---------- Recorded data ----------
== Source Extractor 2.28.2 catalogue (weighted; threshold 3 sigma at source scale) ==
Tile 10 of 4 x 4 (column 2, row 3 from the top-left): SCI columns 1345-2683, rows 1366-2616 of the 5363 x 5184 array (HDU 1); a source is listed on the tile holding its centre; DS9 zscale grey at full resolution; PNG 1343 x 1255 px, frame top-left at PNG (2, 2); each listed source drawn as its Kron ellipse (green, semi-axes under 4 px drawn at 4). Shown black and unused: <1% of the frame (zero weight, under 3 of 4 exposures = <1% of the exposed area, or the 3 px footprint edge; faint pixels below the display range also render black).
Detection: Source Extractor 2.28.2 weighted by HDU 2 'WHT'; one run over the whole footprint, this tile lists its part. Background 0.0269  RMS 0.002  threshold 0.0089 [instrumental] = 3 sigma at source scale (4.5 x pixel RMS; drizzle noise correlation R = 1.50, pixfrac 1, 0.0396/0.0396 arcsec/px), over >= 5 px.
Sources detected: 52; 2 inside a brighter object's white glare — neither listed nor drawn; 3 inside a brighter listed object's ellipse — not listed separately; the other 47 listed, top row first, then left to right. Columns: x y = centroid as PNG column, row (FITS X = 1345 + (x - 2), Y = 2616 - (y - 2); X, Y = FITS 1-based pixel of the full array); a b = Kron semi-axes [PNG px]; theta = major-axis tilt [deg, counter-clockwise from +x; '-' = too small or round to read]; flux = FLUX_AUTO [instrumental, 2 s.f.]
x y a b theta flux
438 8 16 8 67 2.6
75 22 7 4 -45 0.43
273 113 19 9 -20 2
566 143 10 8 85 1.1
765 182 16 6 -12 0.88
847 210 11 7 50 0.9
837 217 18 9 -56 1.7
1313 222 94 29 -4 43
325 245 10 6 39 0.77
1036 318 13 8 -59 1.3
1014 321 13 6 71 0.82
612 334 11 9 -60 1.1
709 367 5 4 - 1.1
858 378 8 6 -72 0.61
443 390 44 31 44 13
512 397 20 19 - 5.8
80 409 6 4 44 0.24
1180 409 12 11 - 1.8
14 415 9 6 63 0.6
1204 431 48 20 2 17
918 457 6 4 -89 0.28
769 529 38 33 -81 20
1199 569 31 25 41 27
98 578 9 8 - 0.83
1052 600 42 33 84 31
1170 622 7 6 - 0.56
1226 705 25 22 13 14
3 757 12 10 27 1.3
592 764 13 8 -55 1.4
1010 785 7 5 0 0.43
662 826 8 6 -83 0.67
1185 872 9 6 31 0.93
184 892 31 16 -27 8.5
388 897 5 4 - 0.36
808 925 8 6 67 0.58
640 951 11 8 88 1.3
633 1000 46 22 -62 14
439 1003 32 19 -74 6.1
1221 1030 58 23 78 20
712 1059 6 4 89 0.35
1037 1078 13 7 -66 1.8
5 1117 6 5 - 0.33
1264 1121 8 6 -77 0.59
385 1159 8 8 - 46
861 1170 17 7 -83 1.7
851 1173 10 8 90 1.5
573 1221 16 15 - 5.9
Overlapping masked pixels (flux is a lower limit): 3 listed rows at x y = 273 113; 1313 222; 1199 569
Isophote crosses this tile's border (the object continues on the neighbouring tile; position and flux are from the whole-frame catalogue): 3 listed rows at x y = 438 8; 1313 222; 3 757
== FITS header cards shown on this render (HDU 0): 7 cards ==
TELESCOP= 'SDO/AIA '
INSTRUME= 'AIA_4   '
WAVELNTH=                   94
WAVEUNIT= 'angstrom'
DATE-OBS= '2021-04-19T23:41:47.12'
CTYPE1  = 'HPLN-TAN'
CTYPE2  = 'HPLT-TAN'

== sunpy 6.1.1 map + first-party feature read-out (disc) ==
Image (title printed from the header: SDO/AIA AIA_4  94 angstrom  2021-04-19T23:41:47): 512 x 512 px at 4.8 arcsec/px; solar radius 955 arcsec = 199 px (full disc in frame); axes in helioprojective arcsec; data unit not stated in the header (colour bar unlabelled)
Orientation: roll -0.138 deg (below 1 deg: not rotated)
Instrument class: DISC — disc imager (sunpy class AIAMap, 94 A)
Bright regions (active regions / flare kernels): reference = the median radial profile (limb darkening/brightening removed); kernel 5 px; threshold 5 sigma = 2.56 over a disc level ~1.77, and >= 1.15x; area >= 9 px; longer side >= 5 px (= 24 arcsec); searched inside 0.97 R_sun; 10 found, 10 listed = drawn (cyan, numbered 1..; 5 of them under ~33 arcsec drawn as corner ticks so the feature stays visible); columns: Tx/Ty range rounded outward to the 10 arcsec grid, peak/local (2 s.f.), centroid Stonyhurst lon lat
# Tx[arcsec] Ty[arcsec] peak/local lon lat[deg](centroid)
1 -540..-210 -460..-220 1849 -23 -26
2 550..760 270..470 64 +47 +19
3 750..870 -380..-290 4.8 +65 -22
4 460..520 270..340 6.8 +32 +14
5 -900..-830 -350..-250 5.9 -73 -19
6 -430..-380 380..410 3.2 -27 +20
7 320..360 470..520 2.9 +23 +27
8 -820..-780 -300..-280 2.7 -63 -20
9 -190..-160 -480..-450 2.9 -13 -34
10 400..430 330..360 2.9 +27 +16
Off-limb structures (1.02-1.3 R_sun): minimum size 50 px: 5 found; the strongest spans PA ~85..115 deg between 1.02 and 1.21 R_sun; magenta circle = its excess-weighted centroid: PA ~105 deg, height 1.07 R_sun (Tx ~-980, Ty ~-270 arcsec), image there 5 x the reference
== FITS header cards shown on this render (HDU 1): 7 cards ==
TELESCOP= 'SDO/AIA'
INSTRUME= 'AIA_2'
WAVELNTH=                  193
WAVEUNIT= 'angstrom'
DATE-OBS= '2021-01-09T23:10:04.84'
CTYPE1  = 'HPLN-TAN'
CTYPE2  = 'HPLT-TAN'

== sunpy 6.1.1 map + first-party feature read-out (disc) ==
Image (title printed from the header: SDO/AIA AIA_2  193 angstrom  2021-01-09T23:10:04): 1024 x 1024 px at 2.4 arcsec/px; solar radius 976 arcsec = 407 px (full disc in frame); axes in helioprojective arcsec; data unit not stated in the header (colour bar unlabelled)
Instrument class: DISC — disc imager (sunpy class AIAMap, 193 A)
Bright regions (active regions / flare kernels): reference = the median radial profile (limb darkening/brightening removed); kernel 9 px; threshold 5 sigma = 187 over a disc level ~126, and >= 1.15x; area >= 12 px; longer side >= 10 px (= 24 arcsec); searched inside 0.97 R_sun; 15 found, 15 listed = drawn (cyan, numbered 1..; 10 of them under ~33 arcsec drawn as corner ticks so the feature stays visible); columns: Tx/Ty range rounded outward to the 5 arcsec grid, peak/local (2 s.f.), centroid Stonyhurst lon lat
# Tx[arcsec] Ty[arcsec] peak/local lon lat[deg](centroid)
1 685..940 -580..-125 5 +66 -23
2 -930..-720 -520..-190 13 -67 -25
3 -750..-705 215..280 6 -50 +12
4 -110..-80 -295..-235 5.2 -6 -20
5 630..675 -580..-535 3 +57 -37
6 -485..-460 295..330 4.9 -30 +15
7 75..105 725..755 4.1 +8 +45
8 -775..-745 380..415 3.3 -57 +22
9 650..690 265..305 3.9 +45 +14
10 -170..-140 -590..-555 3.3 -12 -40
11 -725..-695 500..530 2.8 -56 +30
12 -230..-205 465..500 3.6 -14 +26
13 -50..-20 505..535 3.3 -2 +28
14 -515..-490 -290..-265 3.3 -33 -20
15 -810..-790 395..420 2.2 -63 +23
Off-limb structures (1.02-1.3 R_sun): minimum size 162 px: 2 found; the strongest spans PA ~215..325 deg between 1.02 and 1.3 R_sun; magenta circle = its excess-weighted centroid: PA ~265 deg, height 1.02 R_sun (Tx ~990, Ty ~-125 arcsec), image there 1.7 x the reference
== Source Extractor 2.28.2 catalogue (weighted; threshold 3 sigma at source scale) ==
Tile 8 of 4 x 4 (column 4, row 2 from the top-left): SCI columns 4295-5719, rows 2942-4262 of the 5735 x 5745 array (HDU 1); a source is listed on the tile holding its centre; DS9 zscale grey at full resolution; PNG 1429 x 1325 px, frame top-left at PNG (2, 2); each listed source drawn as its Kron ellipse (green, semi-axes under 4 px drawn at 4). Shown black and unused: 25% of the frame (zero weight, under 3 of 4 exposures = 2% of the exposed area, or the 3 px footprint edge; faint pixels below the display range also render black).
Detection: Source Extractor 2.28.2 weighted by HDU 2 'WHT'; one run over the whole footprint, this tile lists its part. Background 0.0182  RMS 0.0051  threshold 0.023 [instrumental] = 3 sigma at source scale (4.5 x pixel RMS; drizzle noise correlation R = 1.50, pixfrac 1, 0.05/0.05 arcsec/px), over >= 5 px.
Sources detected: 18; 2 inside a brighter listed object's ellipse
----------
:: Written problem ::
Please turn the lines between the one containing "1): 7 cards" and the one containing "Off-limb structures (1.02-1.3 R_sun): minimum size 162", both included, into a numbered list, skipping any blank lines.

:: Exercise response ::
1. == FITS header cards shown on this render (HDU 1): 7 cards ==
2. TELESCOP= 'SDO/AIA'
3. INSTRUME= 'AIA_2'
4. WAVELNTH=                  193
5. WAVEUNIT= 'angstrom'
6. DATE-OBS= '2021-01-09T23:10:04.84'
7. CTYPE1  = 'HPLN-TAN'
8. CTYPE2  = 'HPLT-TAN'
9. == sunpy 6.1.1 map + first-party feature read-out (disc) ==
10. Image (title printed from the header: SDO/AIA AIA_2  193 angstrom  2021-01-09T23:10:04): 1024 x 1024 px at 2.4 arcsec/px; solar radius 976 arcsec = 407 px (full disc in frame); axes in helioprojective arcsec; data unit not stated in the header (colour bar unlabelled)
11. Instrument class: DISC — disc imager (sunpy class AIAMap, 193 A)
12. Bright regions (active regions / flare kernels): reference = the median radial profile (limb darkening/brightening removed); kernel 9 px; threshold 5 sigma = 187 over a disc level ~126, and >= 1.15x; area >= 12 px; longer side >= 10 px (= 24 arcsec); searched inside 0.97 R_sun; 15 found, 15 listed = drawn (cyan, numbered 1..; 10 of them under ~33 arcsec drawn as corner ticks so the feature stays visible); columns: Tx/Ty range rounded outward to the 5 arcsec grid, peak/local (2 s.f.), centroid Stonyhurst lon lat
13. # Tx[arcsec] Ty[arcsec] peak/local lon lat[deg](centroid)
14. 1 685..940 -580..-125 5 +66 -23
15. 2 -930..-720 -520..-190 13 -67 -25
16. 3 -750..-705 215..280 6 -50 +12
17. 4 -110..-80 -295..-235 5.2 -6 -20
18. 5 630..675 -580..-535 3 +57 -37
19. 6 -485..-460 295..330 4.9 -30 +15
20. 7 75..105 725..755 4.1 +8 +45
21. 8 -775..-745 380..415 3.3 -57 +22
22. 9 650..690 265..305 3.9 +45 +14
23. 10 -170..-140 -590..-555 3.3 -12 -40
24. 11 -725..-695 500..530 2.8 -56 +30
25. 12 -230..-205 465..500 3.6 -14 +26
26. 13 -50..-20 505..535 3.3 -2 +28
27. 14 -515..-490 -290..-265 3.3 -33 -20
28. 15 -810..-790 395..420 2.2 -63 +23
29. Off-limb structures (1.02-1.3 R_sun): minimum size 162 px: 2 found; the strongest spans PA ~215..325 deg between 1.02 and 1.3 R_sun; magenta circle = its excess-weighted centroid: PA ~265 deg, height 1.02 R_sun (Tx ~990, Ty ~-125 arcsec), image there 1.7 x the reference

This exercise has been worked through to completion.